While catching up on some email today, I came across an confluence in my inbox. First, I catch the following Computerworld headline in a technology industry email newsletter:
A few email later, I run across a humor email (that I’m sure everyone has seen by now) that discusses derivative market explained for laymen. It starts off:
Heidi is the proprietor of a bar in Detroit. In order to increase sales, she decides to allow her loyal customers – most of whom are unemployed alcoholics – to drink now but pay later.
My first raction to Heidi’s business plan is ‘how acinine, she’ll never see any money by loaning drinks to alcholics.’ By now we all know the rest of the story about the derivative markets, banks kept giving Heidi loans based on her debt assets only to never see their money come back.
And now we switch over to the alcholic users of the web 2.0, where everyone can get drunk for free off of their favorite services. So, will Twitter’s VCs and Investors ever see their investement dollars turn into the lucrative cash flow that Heidi’s bankers thought they had?
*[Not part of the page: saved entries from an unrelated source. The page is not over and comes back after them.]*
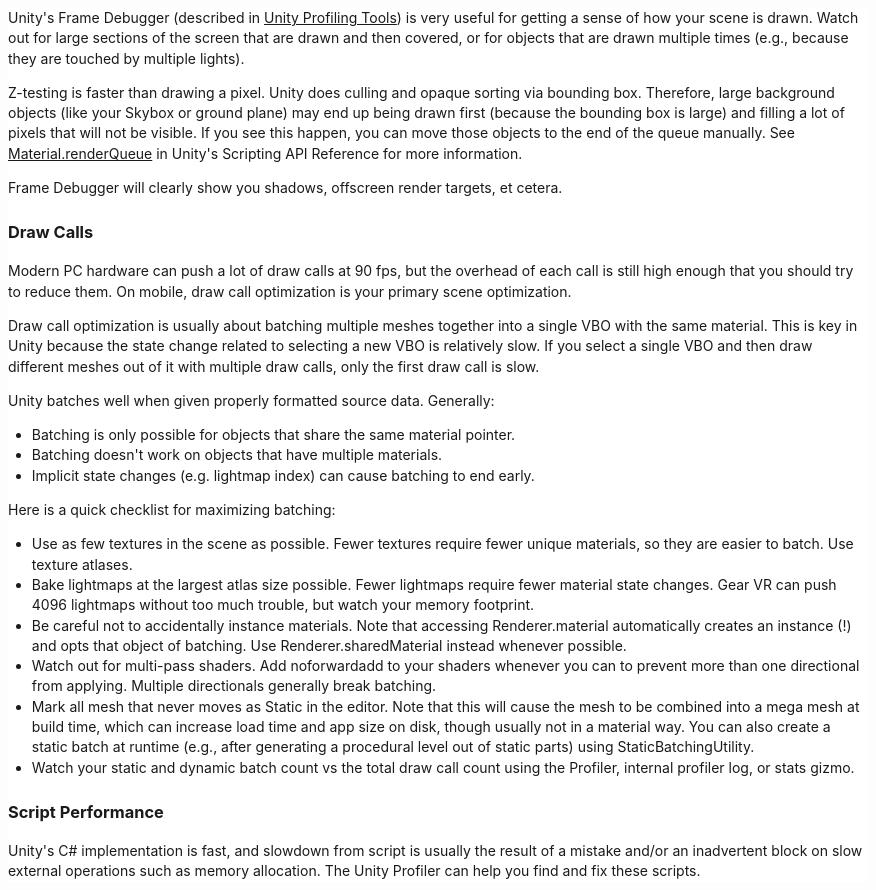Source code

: Unity's Frame Debugger (described in [Unity Profiling Tools](/documentation/unity/latest/concepts/unity-perf/#unity-perf-profiling-tools)) is very useful for getting a sense of how your scene is drawn. Watch out for large sections of the screen that are drawn and then covered, or for objects that are drawn multiple times (e.g., because they are touched by multiple lights).

Z-testing is faster than drawing a pixel. Unity does culling and opaque sorting via bounding box. Therefore, large background objects (like your Skybox or ground plane) may end up being drawn first (because the bounding box is large) and filling a lot of pixels that will not be visible. If you see this happen, you can move those objects to the end of the queue manually. See [Material.renderQueue](http://docs.unity3d.com/ScriptReference/Material-renderQueue.html) in Unity's Scripting API Reference for more information.

Frame Debugger will clearly show you shadows, offscreen render targets, et cetera.

### Draw Calls

Modern PC hardware can push a lot of draw calls at 90 fps, but the overhead of each call is still high enough that you should try to reduce them. On mobile, draw call optimization is your primary scene optimization.

Draw call optimization is usually about batching multiple meshes together into a single VBO with the same material. This is key in Unity because the state change related to selecting a new VBO is relatively slow. If you select a single VBO and then draw different meshes out of it with multiple draw calls, only the first draw call is slow.

Unity batches well when given properly formatted source data. Generally:

* Batching is only possible for objects that share the same material pointer.
* Batching doesn't work on objects that have multiple materials.
* Implicit state changes (e.g. lightmap index) can cause batching to end early.


Here is a quick checklist for maximizing batching:

* Use as few textures in the scene as possible. Fewer textures require fewer unique materials, so they are easier to batch. Use texture atlases.
* Bake lightmaps at the largest atlas size possible. Fewer lightmaps require fewer material state changes. Gear VR can push 4096 lightmaps without too much trouble, but watch your memory footprint.
* Be careful not to accidentally instance materials. Note that accessing Renderer.material automatically creates an instance (!) and opts that object of batching. Use Renderer.sharedMaterial instead whenever possible.
* Watch out for multi-pass shaders. Add noforwardadd to your shaders whenever you can to prevent more than one directional from applying. Multiple directionals generally break batching.
* Mark all mesh that never moves as Static in the editor. Note that this will cause the mesh to be combined into a mega mesh at build time, which can increase load time and app size on disk, though usually not in a material way. You can also create a static batch at runtime (e.g., after generating a procedural level out of static parts) using StaticBatchingUtility.
* Watch your static and dynamic batch count vs the total draw call count using the Profiler, internal profiler log, or stats gizmo.


### Script Performance

Unity's C# implementation is fast, and slowdown from script is usually the result of a mistake and/or an inadvertent block on slow external operations such as memory allocation. The Unity Profiler can help you find and fix these scripts.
Or will Twitter end up with some risk manager calling in the marker and cause the fall of the micro-blogging derivative markets?
Guess Twitter needs to determine which definition of business they want applied to them:
3. a person, partnership, or corporation engaged in commerce, manufacturing, or a service; profit-seeking enterprise or concern.
or will they keep focused on features and building more mass market appeal adding more noise to the signal until they reach
11. excrement: used as a euphemism.
Round and round we go…last call, drink up!